[Work to be completed]
Each line of the data must be given back verbatim, with pictures removed.

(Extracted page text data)
____________________
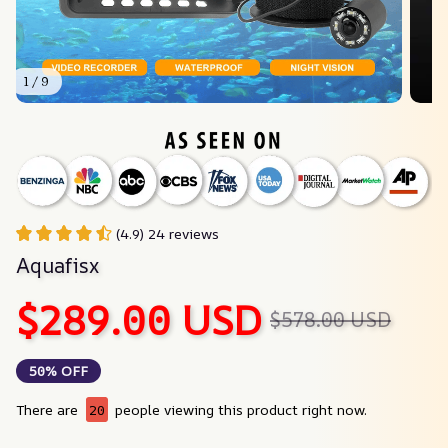
1 / 9
(4.9) 24 reviews
Aquafisx
$289.00 USD
$578.00 USD
50% OFF
There are
20
people viewing this product right now.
____________________
[Solved problem]
1 / 9
(4.9) 24 reviews
Aquafisx
$289.00 USD
$578.00 USD
50% OFF
There are
20
people viewing this product right now.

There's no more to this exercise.